On the orbit category on nontrivial $p$-subgroups and endotrivial modules
Nadia Mazza
TL;DR
The paper advances the understanding of endotrivial $kG$-modules by leveraging Grodal’s homotopy-theoretic perspective to compute the fundamental group of the orbit category on nontrivial $p$-subgroups for broad group classes. It proves a general formula for $\pi_1(\mathscr O^*_p(G))$ under $\,\Omega_1(S)\le Z(S)$ and fusion control by $N_G(S)$, yielding $K(G)\cong\operatorname{Hom}(N_G(S)/J,k^{\times})$ and, consequently, a description of $T(G)$ that extends Carlson–Thevenaz to groups with abelian Sylow $p$-subgroups.

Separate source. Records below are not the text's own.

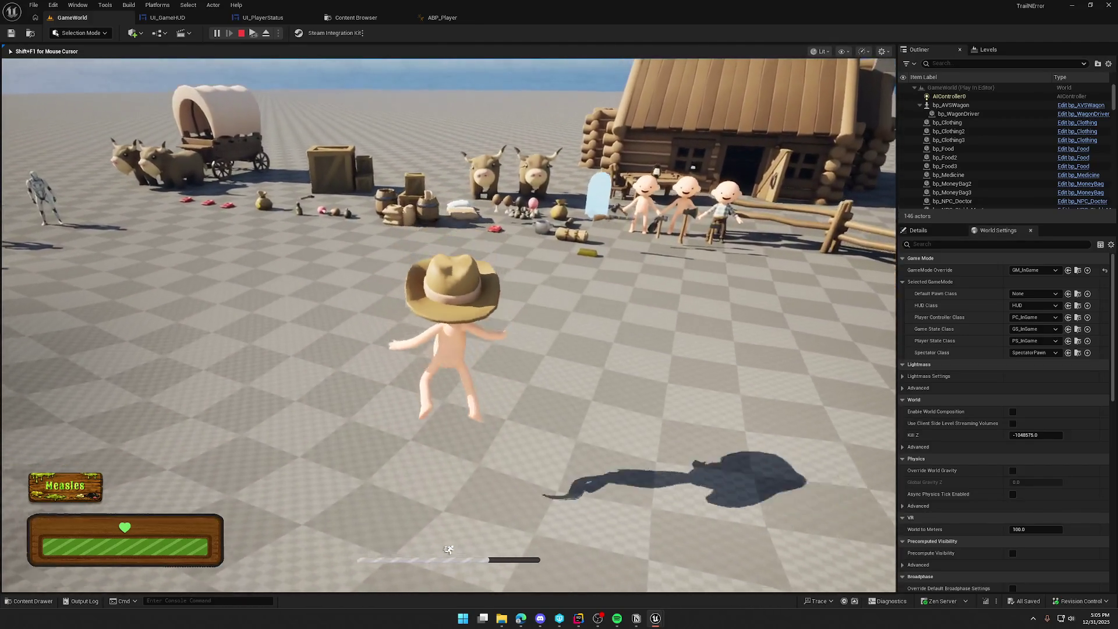
key(s)
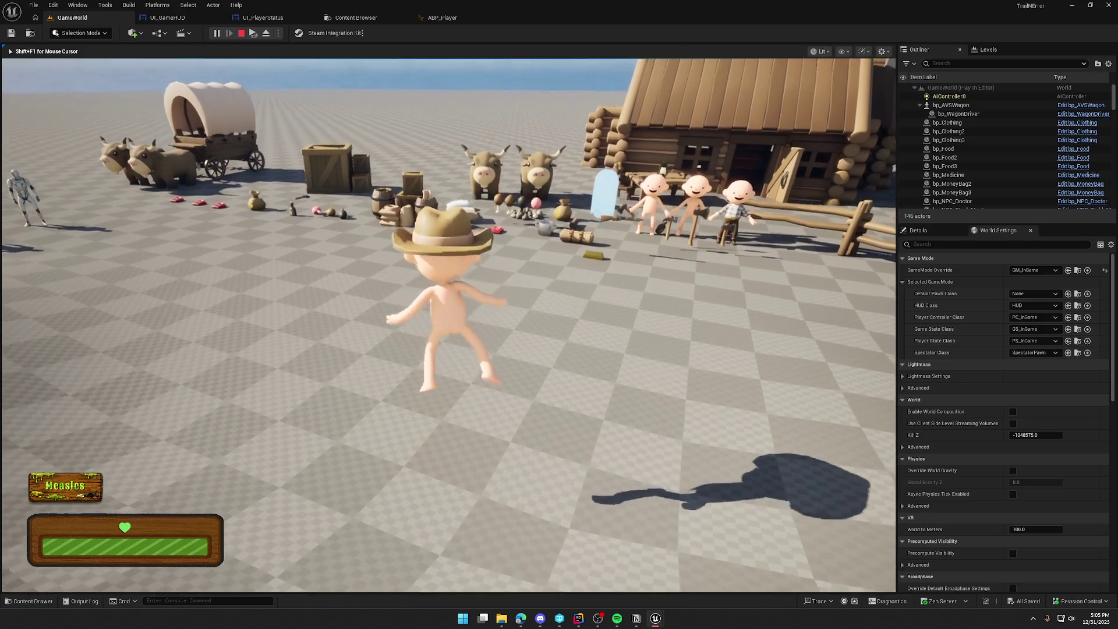
key(s)
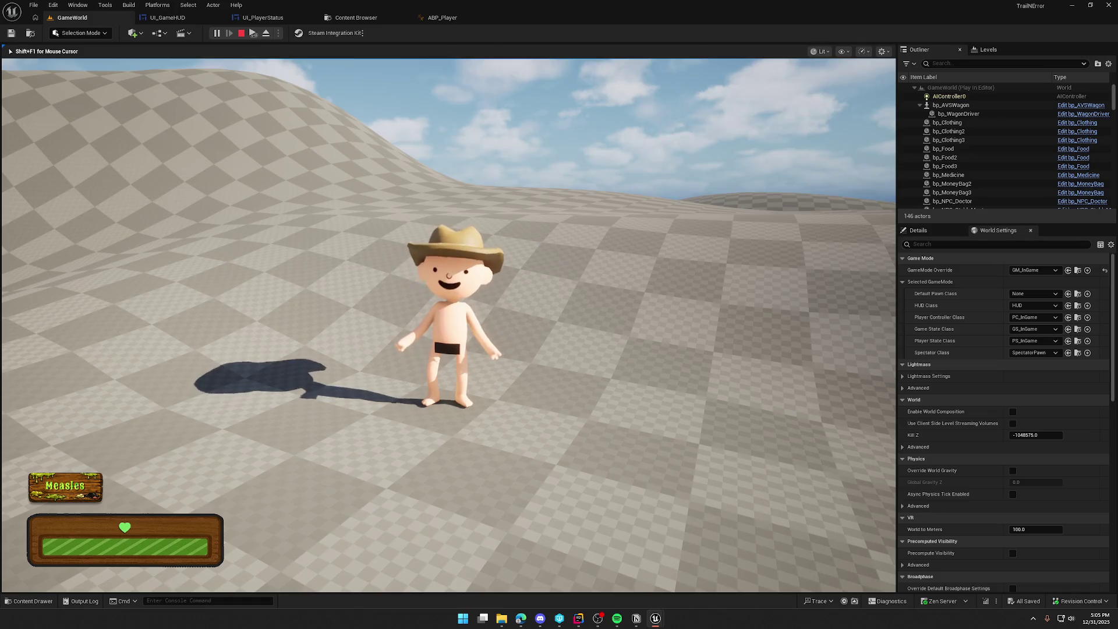
key(space)
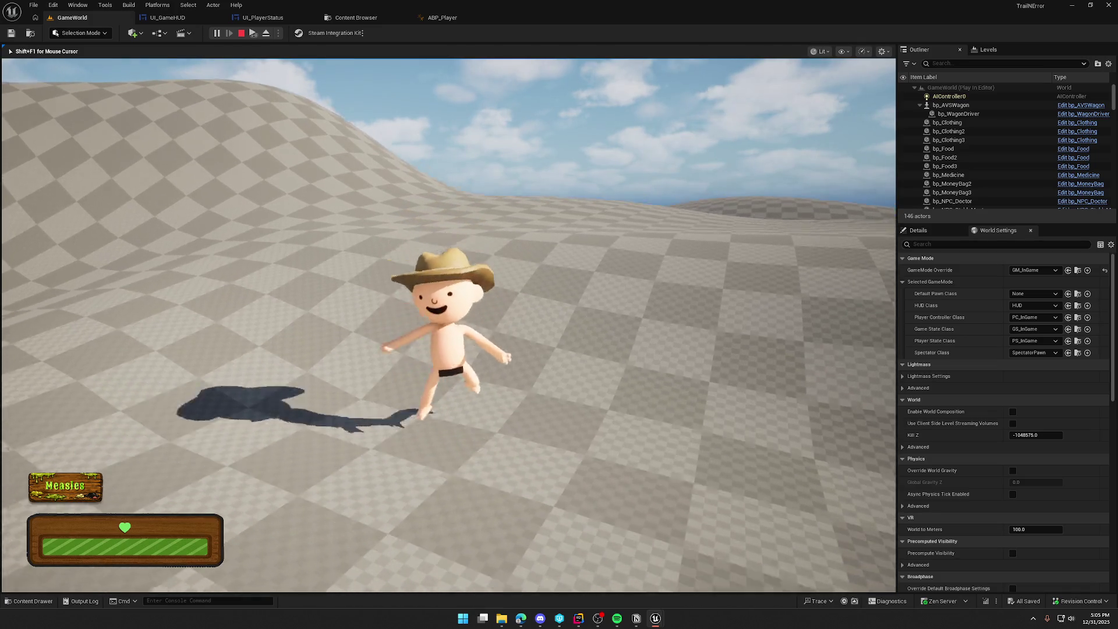
key(d)
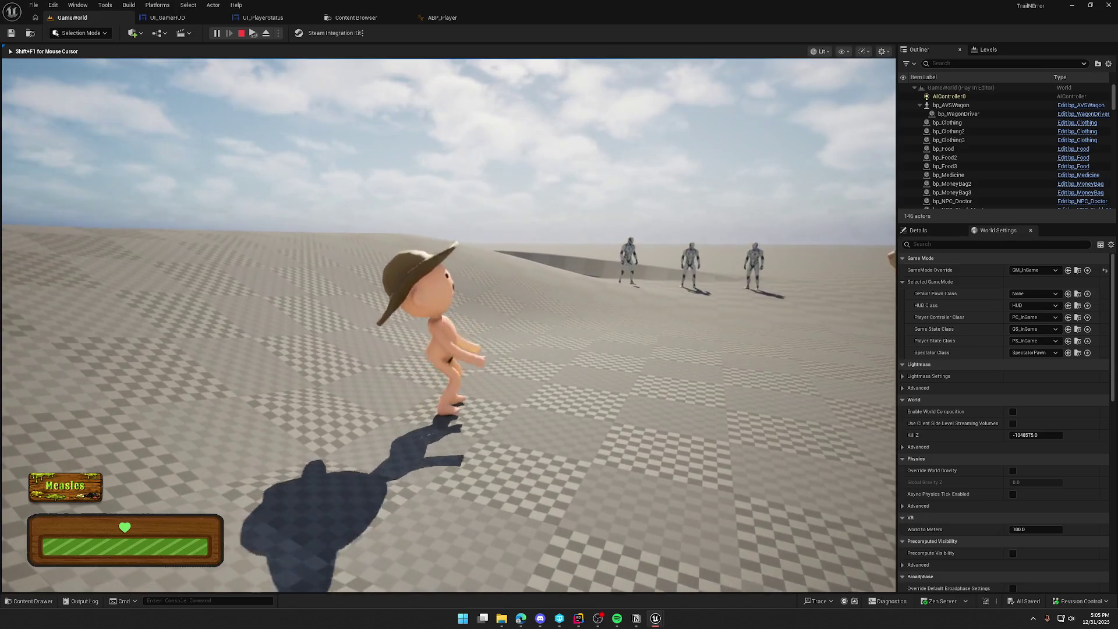
key(d)
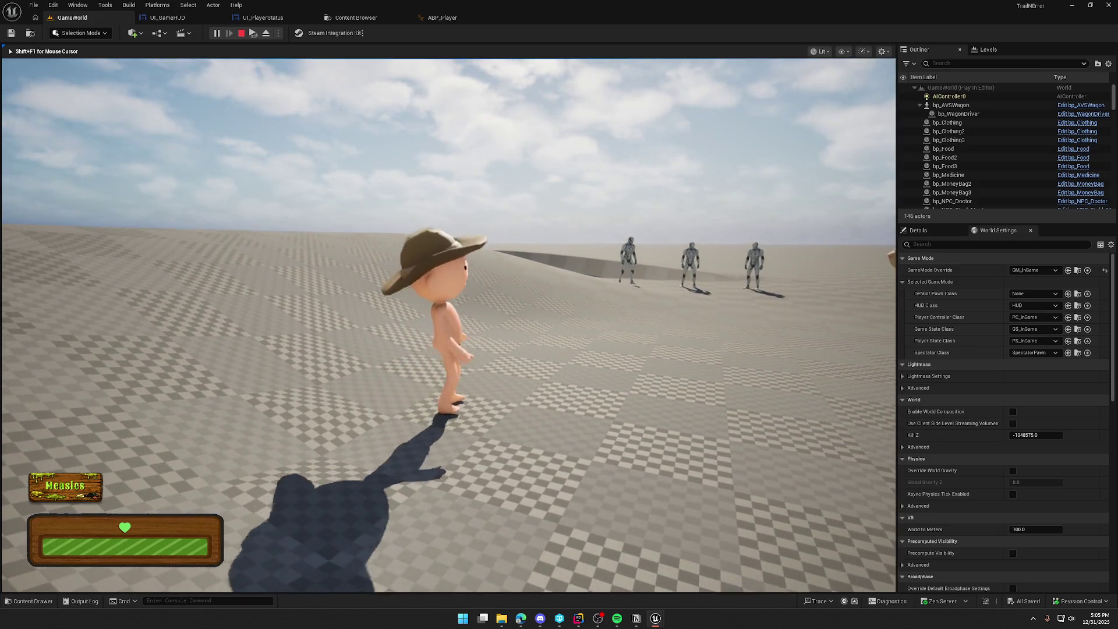
Step: Leave the game, go to ABP_Player, and reopen the Falling animation asset
key(shift+F1)
click(443, 17)
key(ctrl+space)
key(ctrl+space)
double_click(513, 225)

The authors then specialize to odd primes with split metacyclic Sylow $p$-subgroups, providing an explicit two-case description of $\pi_1(\mathscr O^*_p(G))$ depending on whether $E\subseteq Z(S)$, and, in the noncentral case, a more intricate presentation in terms of $N_G(S)$, $O^{p'}$-subgroups, and centralizers. This work not only generalizes known results for abelian Sylow $p$-subgroups but also completes a detailed treatment of the metacyclic scenario, enhancing the computation of endotrivial groups in a wider suite of finite groups.
Abstract
Let $p$ be a prime, let $G$ be a finite group of order divisible by $p$, and let $k$ be a field of characteristic $p$. An endotrivial $kG$-module is a finitely generated $kG$-module $M$ such that its endomorphism algebra $\operatorname{End}_kM$ decomposes as the direct sum of a one-dimensional trivial $kG$-module and a projective $kG$-module. In this article, we determine the fundamental group of the orbit category on nontrivial $p$-subgroups of $G$ for a large class of finite groups, and use Grodal's approach to describe the group of endotrivial modules for such groups. Hence, we improve on the results about the group of endotrivial modules for finite groups with abelian Sylow $p$-subgroups obtained by Carlson and Thévenaz. With some additional analysis, we then determine the fundamental group of the orbit category on nontrivial $p$-subgroups of $G$ and the group of endotrivial $kG$-modules in the case when $G$ has a metacyclic Sylow $p$-subgroup for $p$ odd.